The problem is that developed countries with corporations that hold patents for ARV medicines have often resisted the production of generic rugs by pushing for stricter intellectual property rights, such as longer patent terms, in free trade agreements and other negotiations.

But a study conducted by Oxfam on a free trade agreement between the U.S. and Jordan concluded that the TRIPS-plus rules in the agreement had contributed to increases in medicine prices, and that the rules “will delay or prevent use of public health safeguards to reduce he price of new medicines in the future.”

Developing countries less able to afford expensive brand name drugs have pushed back, taking advantage of flexibilities – fairly and legally – within the World Trade Organization’s Trade-Related Aspects of Intellectual Property Rights (TRIPS) Agreement. One of the flexibilities allows governments to issue compulsory licenses to manufacture or import generic versions of drugs for public health purposes.

Brazil has been a leader in taking advantage of these flexibilities, and its efforts have paid off. In the early 2000s, a WTO panel ruled that for the Brazilian government to allow Brazilian firms to copy patented foreign pharmaceutical products and sell them as generics was acceptable, and did not violate the TRIPS agreement, according to Roy Nelson, associate professor at the Thunderbird School of Global Management.

The European Union and the United States have fought most diligently for stricter intellectual property rights, known as TRIPS plus provisions. TRIPS plus provisions were a hot topic of debate during the High Level Meeting on AIDS held at the United Nations in New York at the beginning of this month.

These additional restrictions have proved a stumbling block in other arenas as well. Specifically, free trade negotiations between the EU and Mercosur, a bloc of Latin American countries, stalled yet again last week.

According to Scripintelligence, a news, analysis, and data provider for the pharmaceutical industry, and MercoPress, a South Atlantic news agency, Mercosur countries, Brazil included, are reluctant to accept EU demands for stricter patent rights, although this concern was not the only cause reason negotiations failed to proceed.

“Negotiations between Mercosur and the EU to suspend tariff and nontariff barriers between the economic blocs may inhibit local production of drugs, especially generics,” Padilha told IPS. In order to ensure the affordability of HIV/AIDS drugs, the Brazilian government, he said, “adopts strategies for negotiating prices” with companies holding drug patents.

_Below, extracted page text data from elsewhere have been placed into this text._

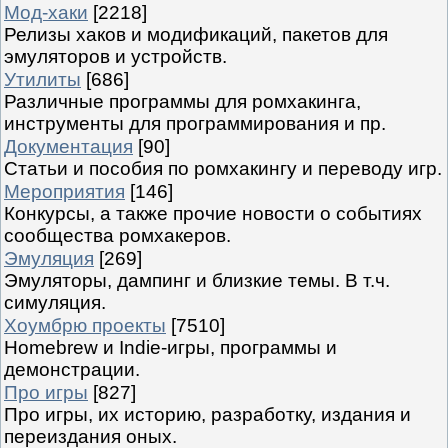
Мод-хаки
[2218]
Релизы хаков и модификаций, пакетов для
эмуляторов и устройств.
Утилиты
[686]
Различные программы для ромхакинга,
инструменты для программирования и пр.
Документация
[90]
Статьи и пособия по ромхакингу и переводу игр.
Мероприятия
[146]
Конкурсы, а также прочие новости о событиях
сообщества ромхакеров.
Эмуляция
[269]
Эмуляторы, дампинг и близкие темы. В т.ч.
симуляция.
Хоумбрю проекты
[7510]
Homebrew и Indie-игры, программы и
демонстрации.
Про игры
[827]
Про игры, их историю, разработку, издания и
переиздания оных.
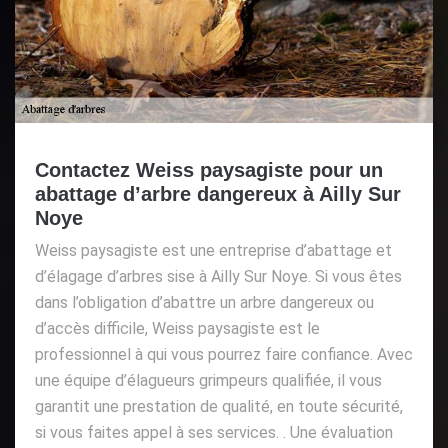
Contactez Weiss paysagiste pour un
abattage d’arbre dangereux à Ailly Sur
Noye
Weiss paysagiste est une entreprise d’abattage et
d’élagage d’arbres sise à Ailly Sur Noye. Si vous êtes
dans l’obligation d’abattre un arbre dangereux ou
d’accès difficile, Weiss paysagiste est le
professionnel à qui vous pourrez faire confiance. Avec
une équipe d’élagueurs grimpeurs qualifiée, il vous
garantit une prestation de qualité, en toute sécurité,
si vous faites appel à ses services. . Une évaluation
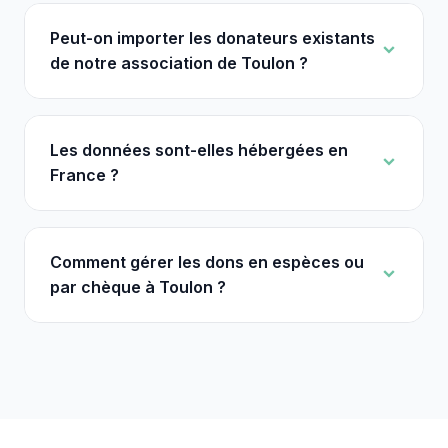
Peut-on importer les donateurs existants
de notre association de Toulon ?
Les données sont-elles hébergées en
France ?
Comment gérer les dons en espèces ou
par chèque à Toulon ?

Brazil respects intellectual property, he insisted, “But we defend that intellectual property laws have to be compliant to help public health priority.”

Rohit Malpani, senior policy advisor for Oxfam America, told IPS, “Brazil and all developing countries are facing enormous challenges to provide affordable access to anti-retroviral treatment.”

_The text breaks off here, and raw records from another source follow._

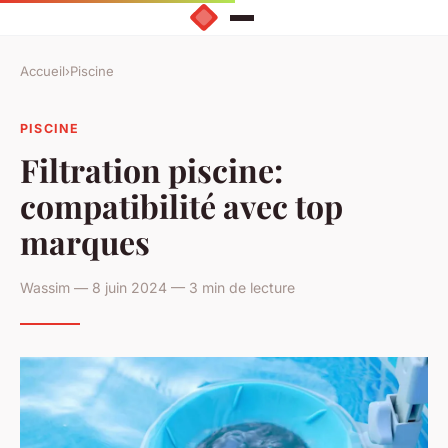
Accueil
›
Piscine
PISCINE
Filtration piscine:
compatibilité avec top
marques
Wassim — 8 juin 2024 — 3 min de lecture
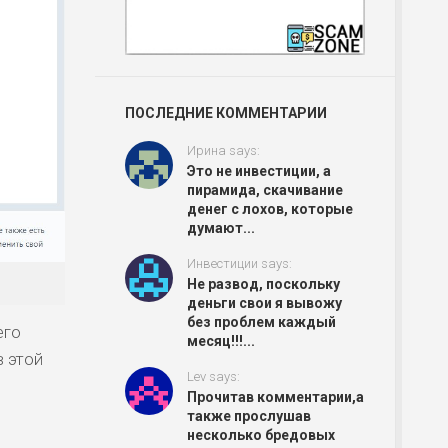
ПОСЛЕДНИЕ КОММЕНТАРИИ
Ирина says:
Это не инвестиции, а
пирамида, скачивание
денег с лохов, которые
думают...
Инвестиции says:
Не развод, поскольку
деньги свои я вывожу
без проблем каждый
его
месяц!!!...
в этой
Lev says:
Прочитав комментарии,а
также прослушав
несколько бредовых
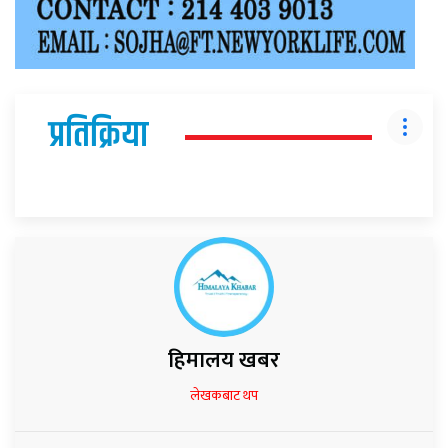
प्रतिक्रिया
हिमालय खबर
लेखकबाट थप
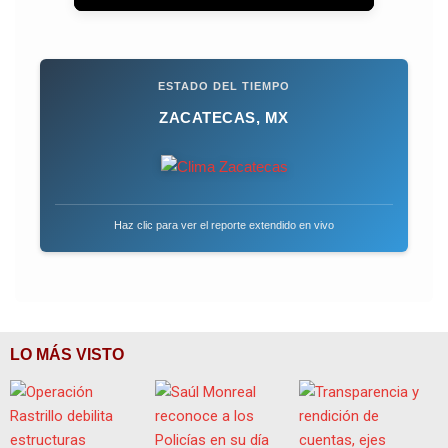
ESTADO DEL TIEMPO
ZACATECAS, MX
Haz clic para ver el reporte extendido en vivo
LO MÁS VISTO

Not only must the government continue providing care while simultaneously expanding access to treatment, he said, but existing patients will also eventually have to switch to more expensive second and third line ARVs, boosting expenses further.

“Brazil must continue to use flexibilities to reduce the costs of these medicines even as the country continues to evolve into a wealthier, emerging market country,” he concluded.